The idea that people in olden days didn’t make it into old age says a lot about statistics and less about actual life expectancy facts.
The average, in maths, is what you get when you add up the figures for all instances, and divide them by the number of instances. So, 2 + 2 + 7 + 7 = 18 and the average is 18 divided by 4, ie 4.5.
If the instances are 2 + 2 + 60 + 60, then it’s 124 divided by 4 and the average is 31, which bears little similarity to the instances of 2 or 60.
And that’s where average life expectancy falls apart.
Put simply, a high number of baby and infant deaths is doing to drag down the average age.
Famed for vigour and health
In fact, before the safety net of old-age pensions, people could still be working in their 70s, if fit enough.
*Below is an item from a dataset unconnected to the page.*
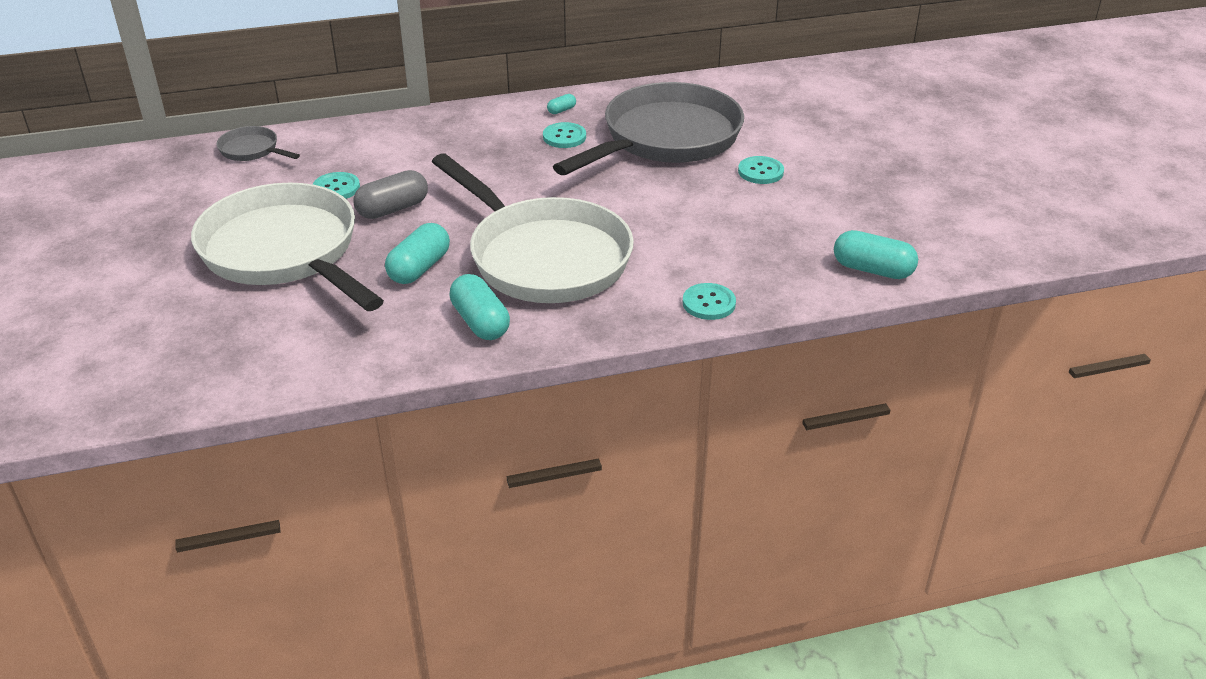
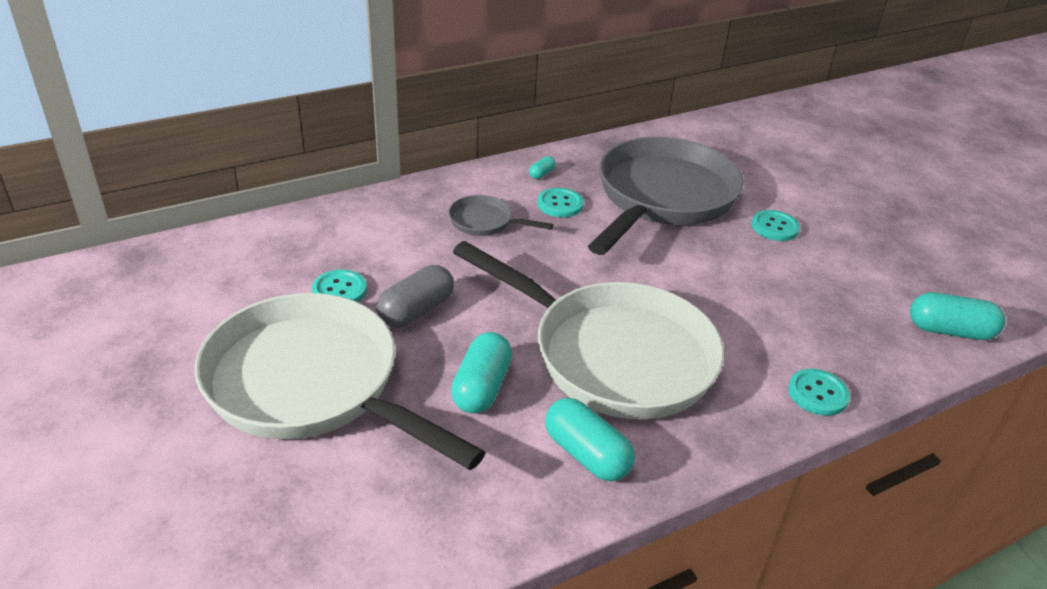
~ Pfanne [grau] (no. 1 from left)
In October 1844, it was reported in the Carlisle Journal that octogenarian John Rothery, of Egremont Town Head, had taken his place in the harvest field of Mrs Banks of Langhorn. He’d worked for the family for many years. This season, he cut down 12 stooks a day for several days in succession. The journal adds that the county is famed for the vigour and health of many of its aged inhabitants.
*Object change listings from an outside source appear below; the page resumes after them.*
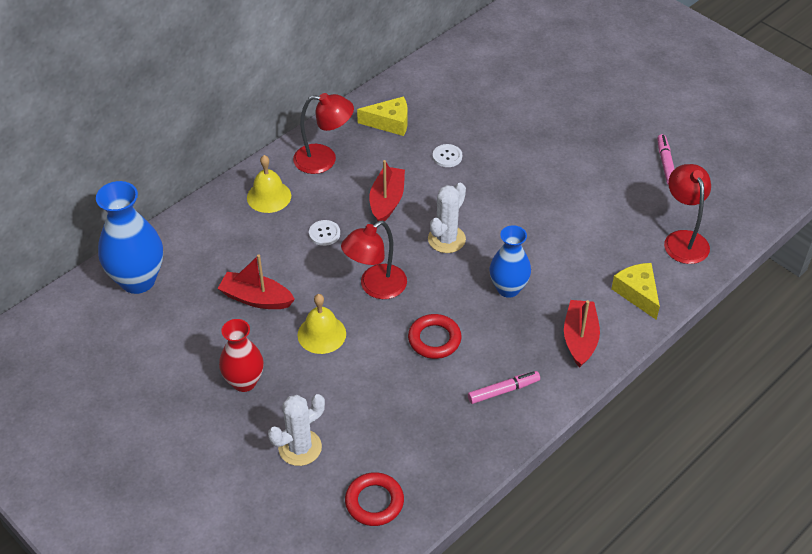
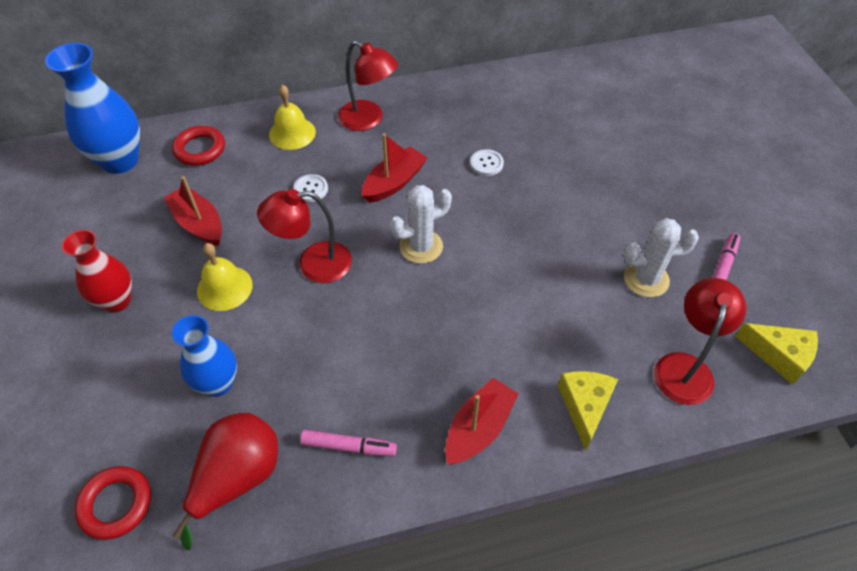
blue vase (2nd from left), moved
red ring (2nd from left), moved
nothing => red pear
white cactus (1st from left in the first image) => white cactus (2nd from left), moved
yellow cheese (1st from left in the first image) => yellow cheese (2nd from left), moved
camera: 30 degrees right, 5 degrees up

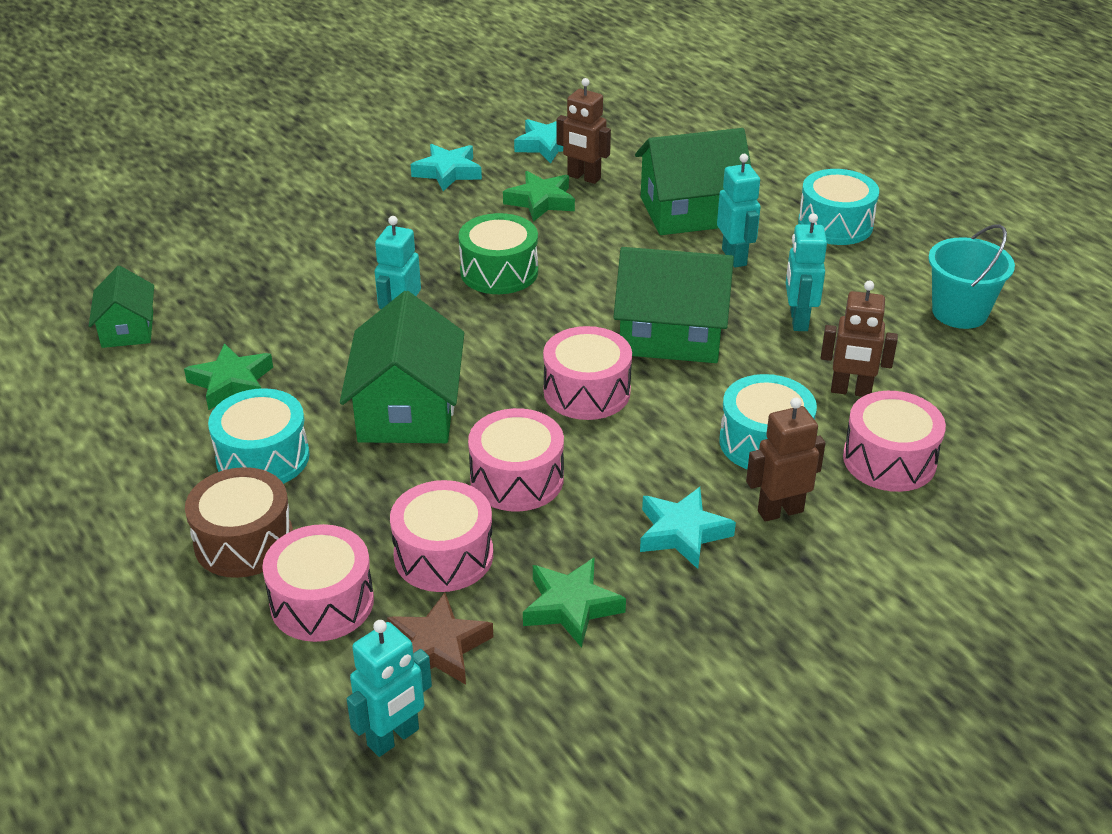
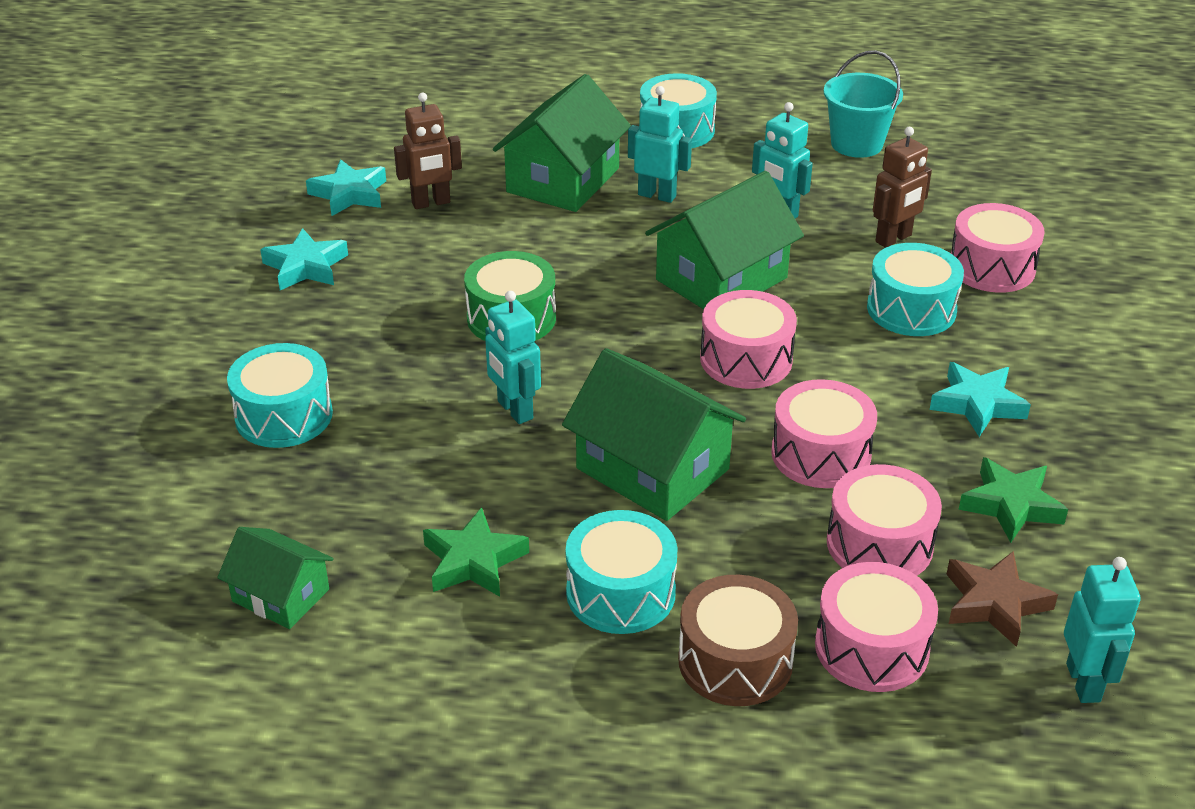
nothing => turquoise drum (1st from left)
green star (2nd from left) => nothing
brown robot (2nd from left) => nothing
camera: 50 degrees left, 0 degrees up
And a look at death notices, gravestones, and parish registers shows the Biblical idea of ‘three score years and ten’ was a perfectly normal lifespan in the 18th and 19th centuries. If, that is, you survived the perils of infancy. And if you were a married woman, also survived multiple pregnancies and childbirths.
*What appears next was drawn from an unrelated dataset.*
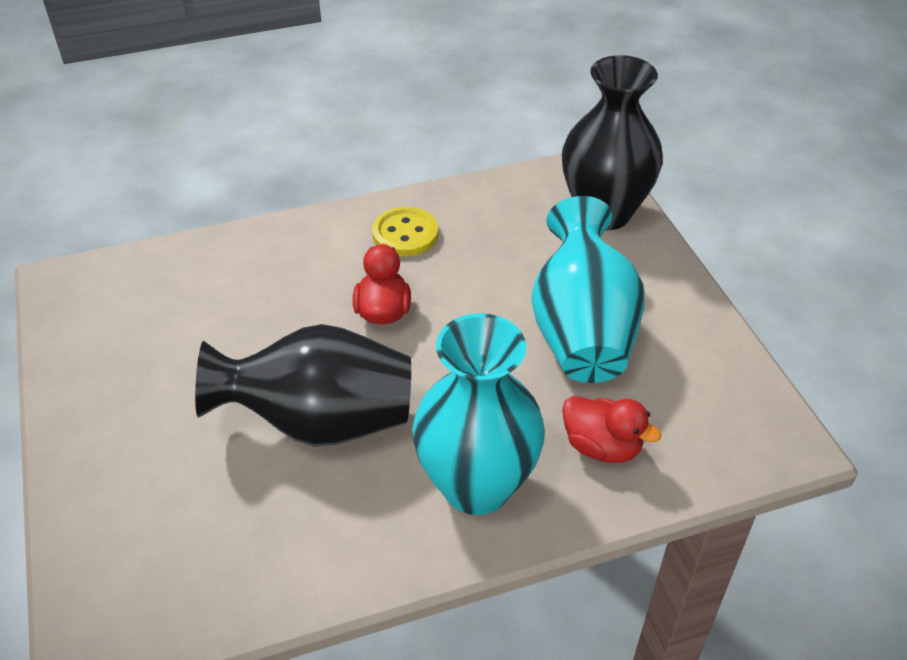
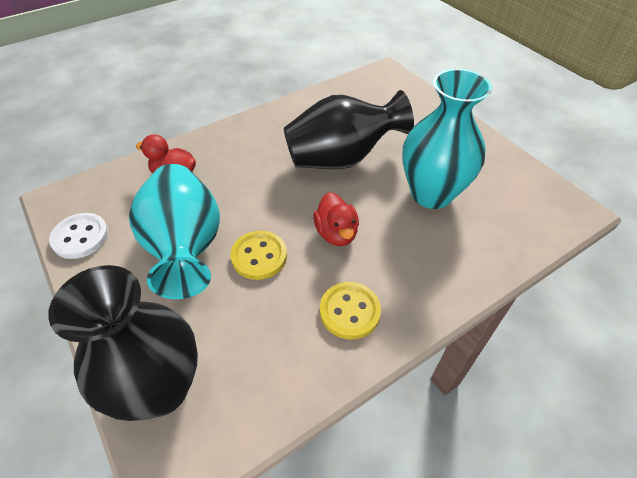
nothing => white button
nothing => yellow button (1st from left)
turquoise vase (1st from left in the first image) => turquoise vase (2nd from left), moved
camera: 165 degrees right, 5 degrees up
Death notices in the Carlisle Journal of September 20, 1845, include:
Robert Studholm, of Biglands, Aikton, aged 12; at Tamworth, Edward Henry Savage, 2, Frank Storr Savage, 1, and Elizabeth Savage, 5, all of scarlet fever – children of the Rev RC Savage, vicar of Nuneaton; infant daughter of the Countess of Rosse, Ireland, aged four days. One can only begin to imagine how unbearable it was to lose three children over the space of a fortnight.
But there are also Joseph Jackson, of Waverton, 77; John Carruthers, Lowthian Gill, 71; Richard Bowes, Cockermouth, 83; Widow Mary Melville, Keswick, 84; Joseph Hodgson, Great Braithwaite, 75; James Brougham, Kirby Stephen, 71; the mother of M Arago, Eastern Pyrenees, 91; Rev John Knipe, Lincoln, 80…
And there are two centenarians.
War veterans and a seventh son
Colonel Cromwell Massey, late of the Hon. East India Company’s service, died in Ramsgate, aged 103.
He’d survived a bloody battle in Mysore, in 1780, and almost four years in dreadful conditions in the dungeons at Seringapatam.
The second, who died in Ross-shire, Sotland, was Donald Ross, aged 115. Said to have retained possession of all his faculties, and to have enjoyed uninterrupted good health till within a few days of his death, his memories included the rebellion of 1745.
The parish register of Beaumont, Cumberland, records a family who clocked up a good few years between them.
Joseph Norman was recorded in the registers as the seventh son of John Norman, of Beaumont. Born about 1718, he died 1812, aged 94. One brother, John, died in 1783 aged 76. Another brother, Edward, died in 1807, aged 95.
And a further centenarian was recorded in 1801, in the person of Eleanor Liverick, of Brampton. Like Mary Noble on the Penrith gravestone, it’s probably superfluous to add she was a widow!